И шепчется Париж о непосильной боли.
Стань заново, Монмартр, страдальческой горой,
Для новых мучеников сень свою открой —
Для всех расстрелянных, зарубленных, убитых,
Зарытых заживо и вовсе не зарытых!
Подлец их выставил открыто напоказ, —
Не испугался он стеклянных этих глаз,
Полуоткрытых ртов, кровоподтеков черных —
Под небом грозовым, на пустырях просторных.
Смотри же! Вот они, до ужаса кротки.
Их искромсал свинец, вспороли их штыки,
Под ветром, под дождем их сучья исхлестали.

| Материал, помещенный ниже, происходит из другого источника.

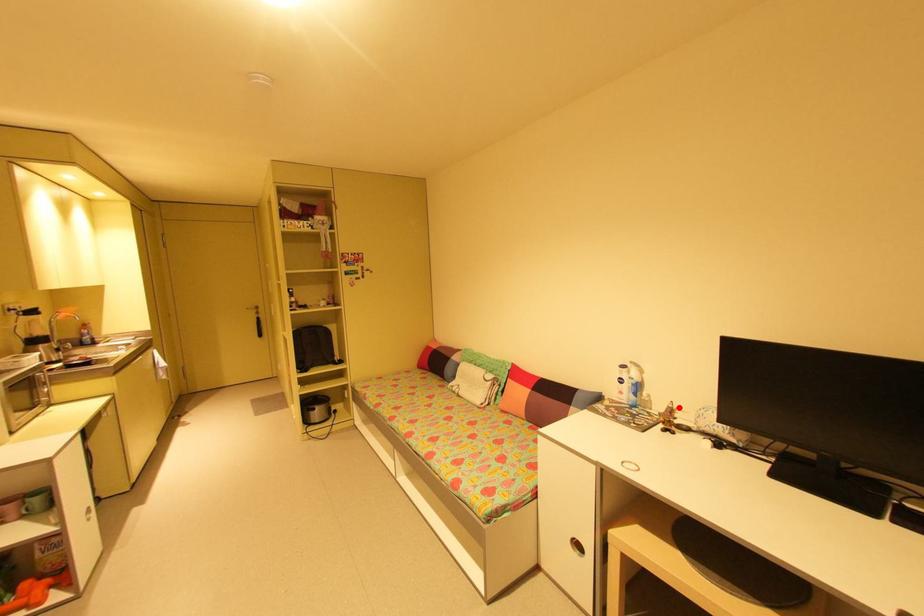
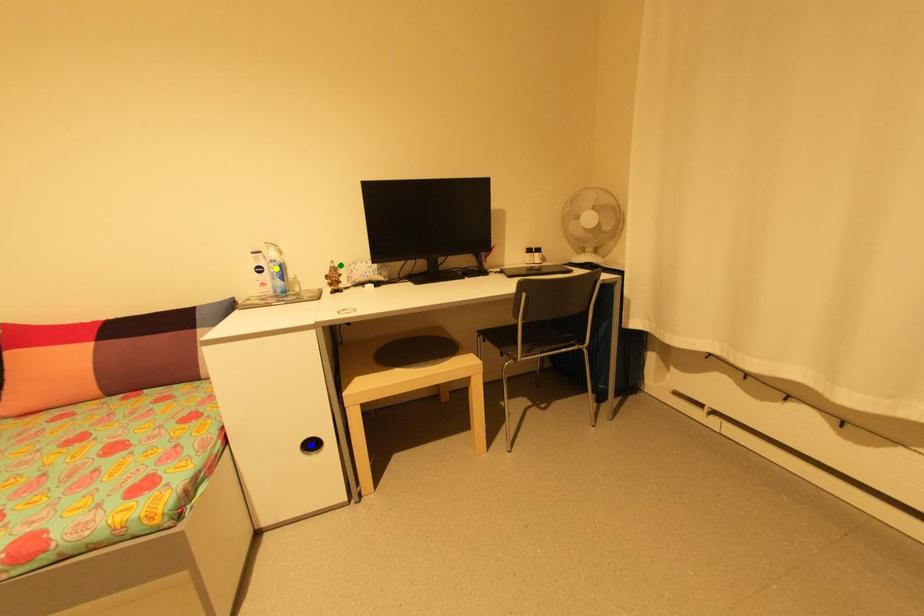
Question: I am providing you with two images of the same scene from different viewpoints. A red point is marked on the first image. You are given multiple points on the second image. Which point in image 2 represents the same 3d spot as the red point in image 1?

Choices:
 (A) blue point
 (B) green point
 (C) yellow point

Answer: (B)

Лежат рабочие предместий, что восстали.
В обнимку с богачом бедняк лежит, гляди!
Младенца мертвого прижала мать к груди.
Красотка мирно спит с лиловыми губами.
Седые, русые — все свалены рядами,
Бок о бок, как пришлось, в посмертной тесноте,
Задумчивы одни, и безмятежны те.
Но уравняло тех и этих злодеянье;
И звезды льют на них безгрешное сиянье;
И молча ищет здесь при наступленье дня
Невозвратившихся несчастная родня,
И весь народ глядит на этот поиск тщетный…
А ночь декабрьская долга и беспросветна, —
Она расстелит им туманный саван свой.
И вечер, вечный страх теснины гробовой,
Торопится уйти, затрепетав от страха
При виде бедного, оплеванного праха.